The importance of the principle (II) for Maxwell’s methodology cannot be overestimated. In nature all the phenomena are interconnected and merge into one another; all the differences in theoretical approaches are due to the fact that their authors focus on the different facets and different levels of the phenomena investigated. Hence a theoretician’s task is to provide the “appropriate ideas” (Whewell’s term) to cover the various domains of experience. But where should he find them? – In experience, from immediate generalizations of the experimental data? – Another piece of Maxwell’s creativity – a part of his 1854 letter – makes it possible to take a glance at his thought laboratory:
“It is hard work grinding out ‘appropriate ideas’, as Whewell calls them. I think they are coming out at last, and by dint of knocking them against all the facts and half-digested theories afloat, I hope to bring them to shape, after which I hope to understand something more about inductive philosophy that I do at present” [Maxwell; quoted from Campbell & Garnett, 1882,p.112].
Now it is clear where the “appropriate ideas” come from: they are not the slavish copies of things, but are the a priori forms by which a chaos of sensations is “brought to order”. At first the “appropriate ideas” are vague and dim; however in the long run they are “grinded out” by knocking them with the “facts” and the other theories.

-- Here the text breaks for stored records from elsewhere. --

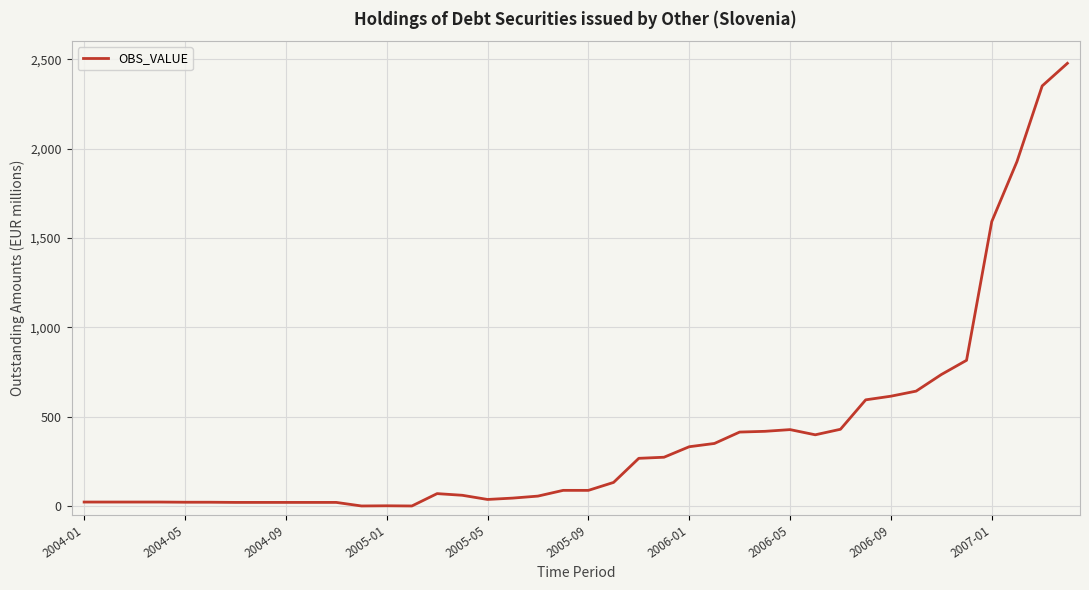

True or false: the data has more than 0 interior local peaks.

True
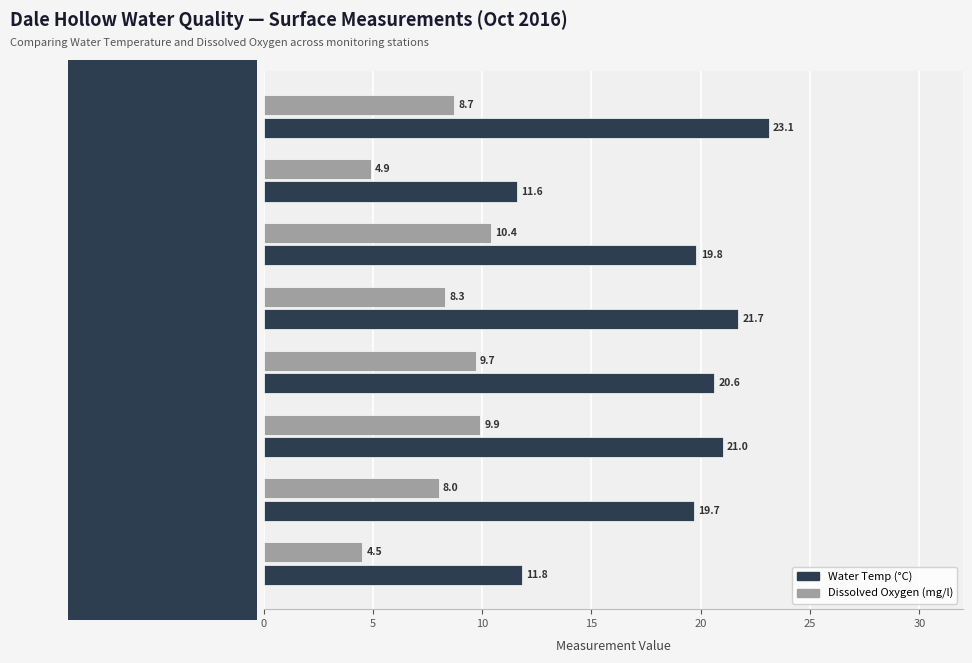

How many data points in Water Temp (°C) are above 20?

4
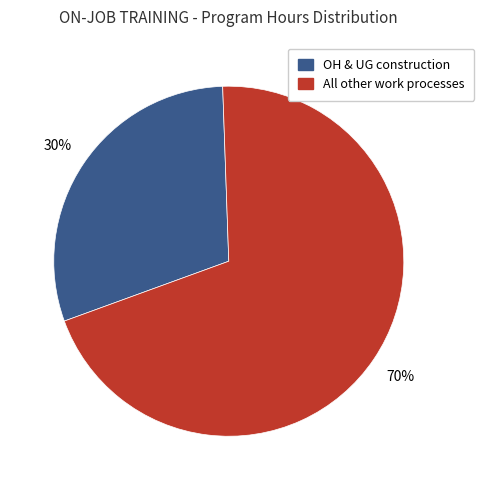

To the nearest percent, what is the average slice percentage?

50%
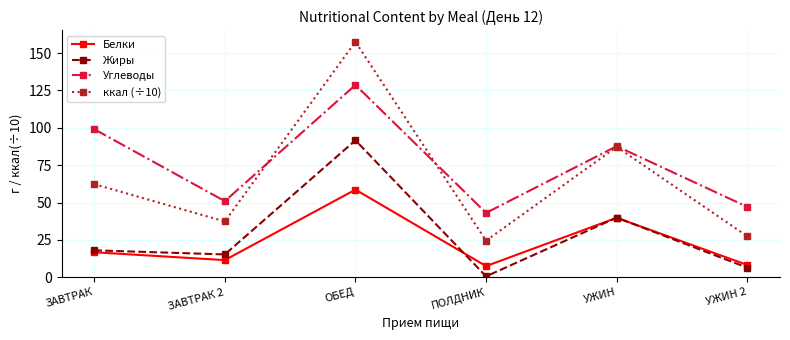

At how many categories does at least one series exceed 19?

6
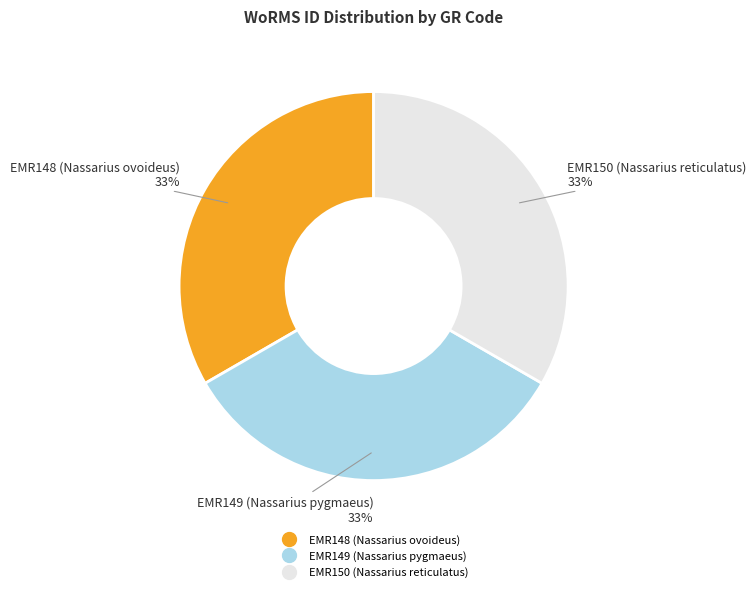

Is the sum of EMR150 (Nassarius reticulatus) and EMR149 (Nassarius pygmaeus) greater than half?

Yes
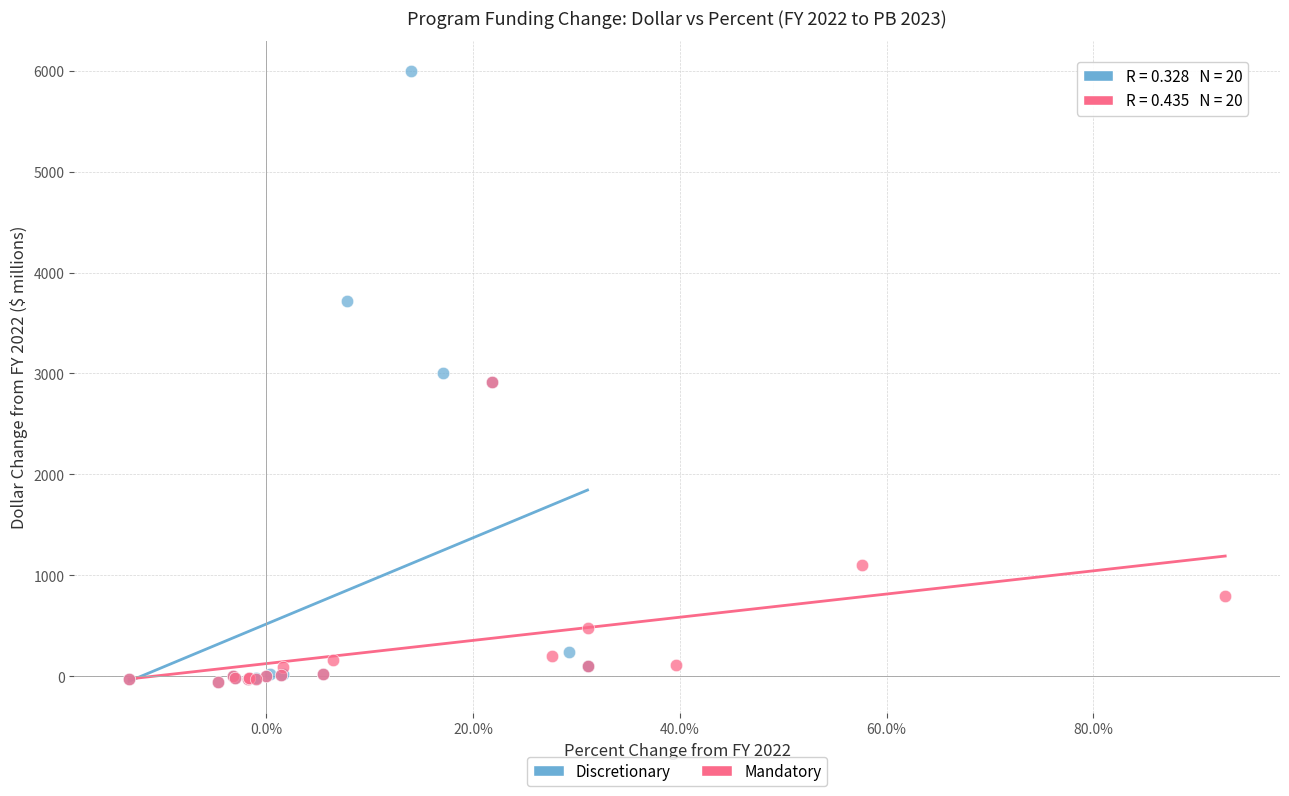

What are all the series names shown in the legend?

Discretionary, Mandatory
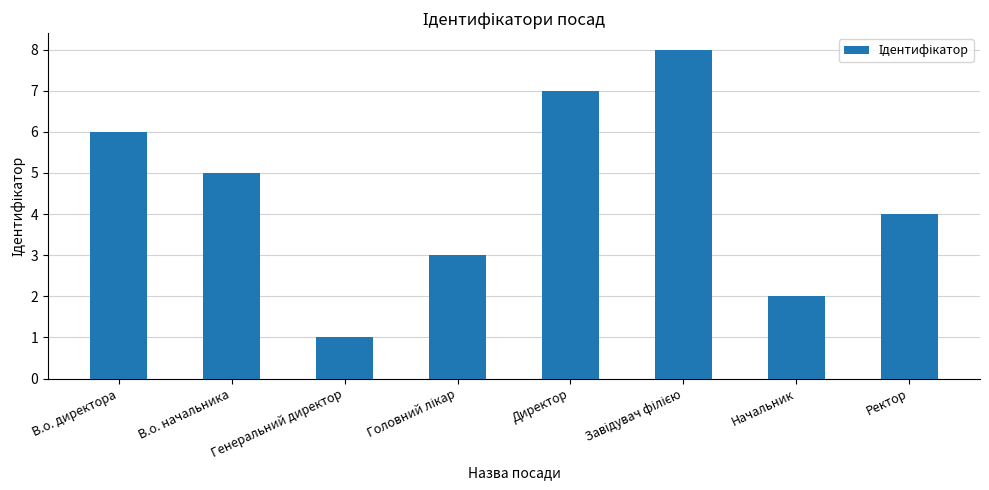

What is the maximum value shown in the chart?

8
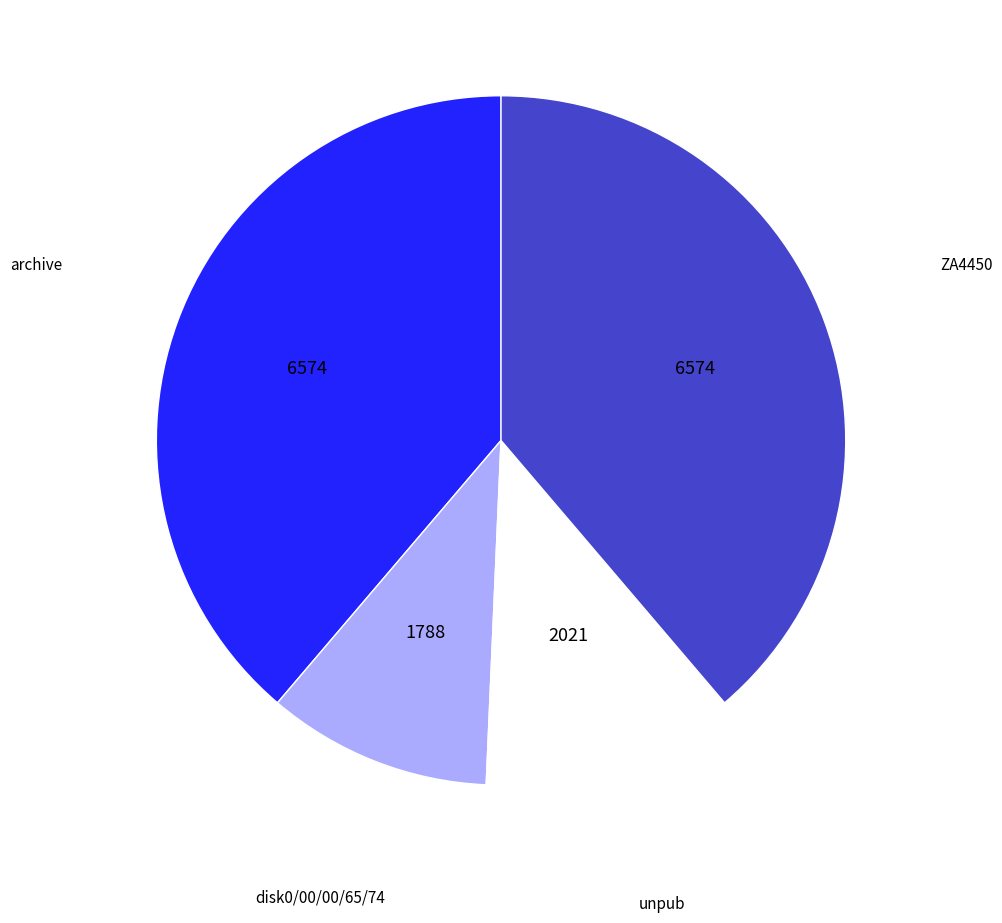

What is the ratio of the value at archive to the value at ZA4450?

1.0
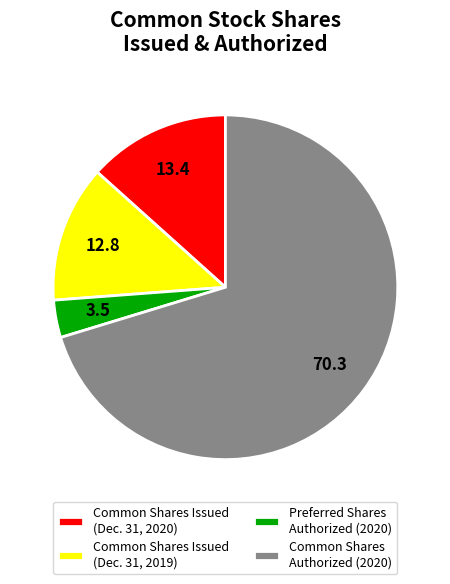

What is the smallest slice in the pie chart?

Preferred Shares Authorized (2020)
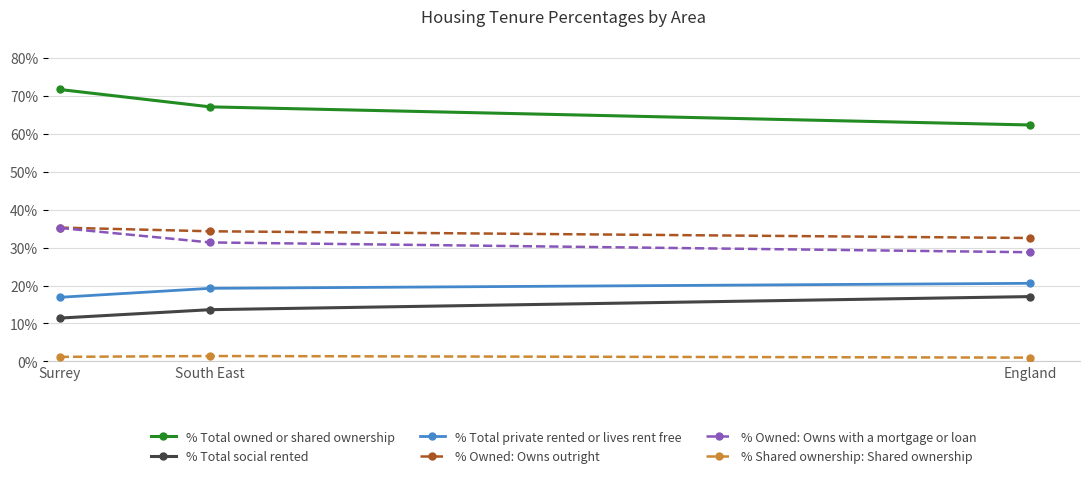

Is this an area chart (filled region under the line)?

No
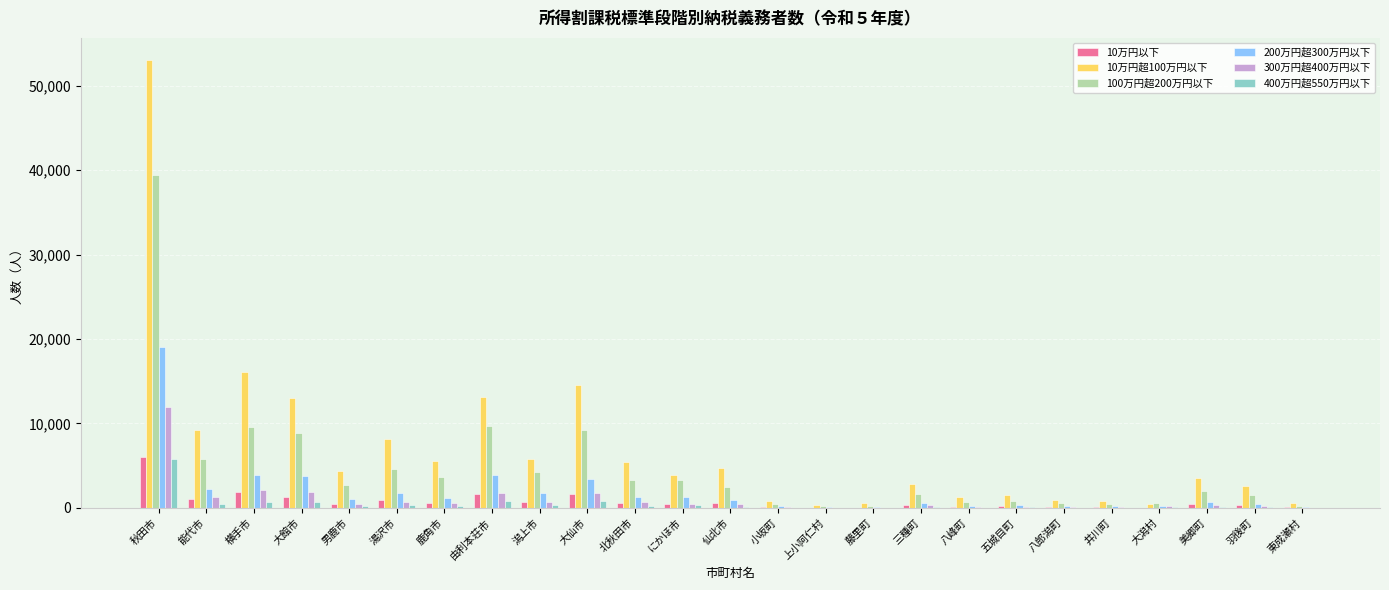

At which category is the sum across all series the highest?

秋田市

However the theoretician’s task is not only to introduce and polish subtle notions “reflecting” the different facets of the phenomena under consideration, but also to unify the notions in synthesis. The outlines and the stages of such a synthesis are described in Maxwell’s paper “Hermann Ludwig Ferdinand Helmholtz” . Maxwell points out that the ordinary growth of human knowledge is by accumulation round a number of distinct centers. Yet the time must sooner or later arrive when two or more departments of knowledge can no longer remain independent of each other, but must be fused into a consistent whole. But though scientists may be profoundly convinced of the necessity of such a fusion, the operation itself usually is a most arduous one. For though the phenomena of nature are all consistent with each other, we have to deal not only with these, but with the hypotheses which have been invented to systematize them. It by no means follows that because one set of observers have labored with all sincerity to reduce to order one group of phenomena, the hypotheses which they have formed will be consistent with those by which a second set of observers have explained a different set of phenomena. Each science may appear tolerably consistent within itself, but before they can be combined into one, each must be stripped of the “daubing of untempered mortar” by which its parts have been prematurely made to cohere [Maxwell [1877/1890], 1952, p.592]. This paperis not accidental for Maxwell. In other works Maxwell himself emphasized the value of the next principle (III) - “cross-fertilization of the sciences” [Maxwell 1890, vol.2, p.744] evoking the image of bees pollinating flowers [see Harman 2003 for further details]. The typical example of “ the daubing of untempered mortar elimination” principle (IV) for Maxwell was the progress of mechanics in Newton’s time which consisted in getting rid of the celestial machinery with which generations of astronomers had encumbered the heavens, and thus “sweeping cobwebs off the sky ” [Maxwell [1873b/1890], 1952].